Content starts

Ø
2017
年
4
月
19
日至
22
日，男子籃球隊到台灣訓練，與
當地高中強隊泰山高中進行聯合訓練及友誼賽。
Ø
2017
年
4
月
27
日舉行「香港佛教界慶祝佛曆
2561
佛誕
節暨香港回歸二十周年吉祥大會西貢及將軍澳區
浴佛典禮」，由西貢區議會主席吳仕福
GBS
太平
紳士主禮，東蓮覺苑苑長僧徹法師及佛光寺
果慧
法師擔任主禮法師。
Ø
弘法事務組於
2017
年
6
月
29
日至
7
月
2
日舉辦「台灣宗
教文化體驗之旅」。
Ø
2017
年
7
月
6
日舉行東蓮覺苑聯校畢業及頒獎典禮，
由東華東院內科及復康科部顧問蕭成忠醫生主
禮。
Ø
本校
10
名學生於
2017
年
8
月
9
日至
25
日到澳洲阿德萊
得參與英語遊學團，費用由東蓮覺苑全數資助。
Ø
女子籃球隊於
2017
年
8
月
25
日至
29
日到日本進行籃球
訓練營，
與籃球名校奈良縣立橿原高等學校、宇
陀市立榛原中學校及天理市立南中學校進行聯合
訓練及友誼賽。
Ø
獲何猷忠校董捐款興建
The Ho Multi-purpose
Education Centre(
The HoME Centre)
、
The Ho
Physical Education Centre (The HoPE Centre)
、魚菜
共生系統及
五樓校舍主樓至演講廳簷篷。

Content ends

▶ **Task goal**
Transcribe every line of the records above without changing a character, keeping each line separate and in its original order.

▶ **Answer to this task**
Ø
2017
年
4
月
19
日至
22
日，男子籃球隊到台灣訓練，與
當地高中強隊泰山高中進行聯合訓練及友誼賽。
Ø
2017
年
4
月
27
日舉行「香港佛教界慶祝佛曆
2561
佛誕
節暨香港回歸二十周年吉祥大會西貢及將軍澳區
浴佛典禮」，由西貢區議會主席吳仕福
GBS
太平
紳士主禮，東蓮覺苑苑長僧徹法師及佛光寺
果慧
法師擔任主禮法師。
Ø
弘法事務組於
2017
年
6
月
29
日至
7
月
2
日舉辦「台灣宗
教文化體驗之旅」。
Ø
2017
年
7
月
6
日舉行東蓮覺苑聯校畢業及頒獎典禮，
由東華東院內科及復康科部顧問蕭成忠醫生主
禮。
Ø
本校
10
名學生於
2017
年
8
月
9
日至
25
日到澳洲阿德萊
得參與英語遊學團，費用由東蓮覺苑全數資助。
Ø
女子籃球隊於
2017
年
8
月
25
日至
29
日到日本進行籃球
訓練營，
與籃球名校奈良縣立橿原高等學校、宇
陀市立榛原中學校及天理市立南中學校進行聯合
訓練及友誼賽。
Ø
獲何猷忠校董捐款興建
The Ho Multi-purpose
Education Centre(
The HoME Centre)
、
The Ho
Physical Education Centre (The HoPE Centre)
、魚菜
共生系統及
五樓校舍主樓至演講廳簷篷。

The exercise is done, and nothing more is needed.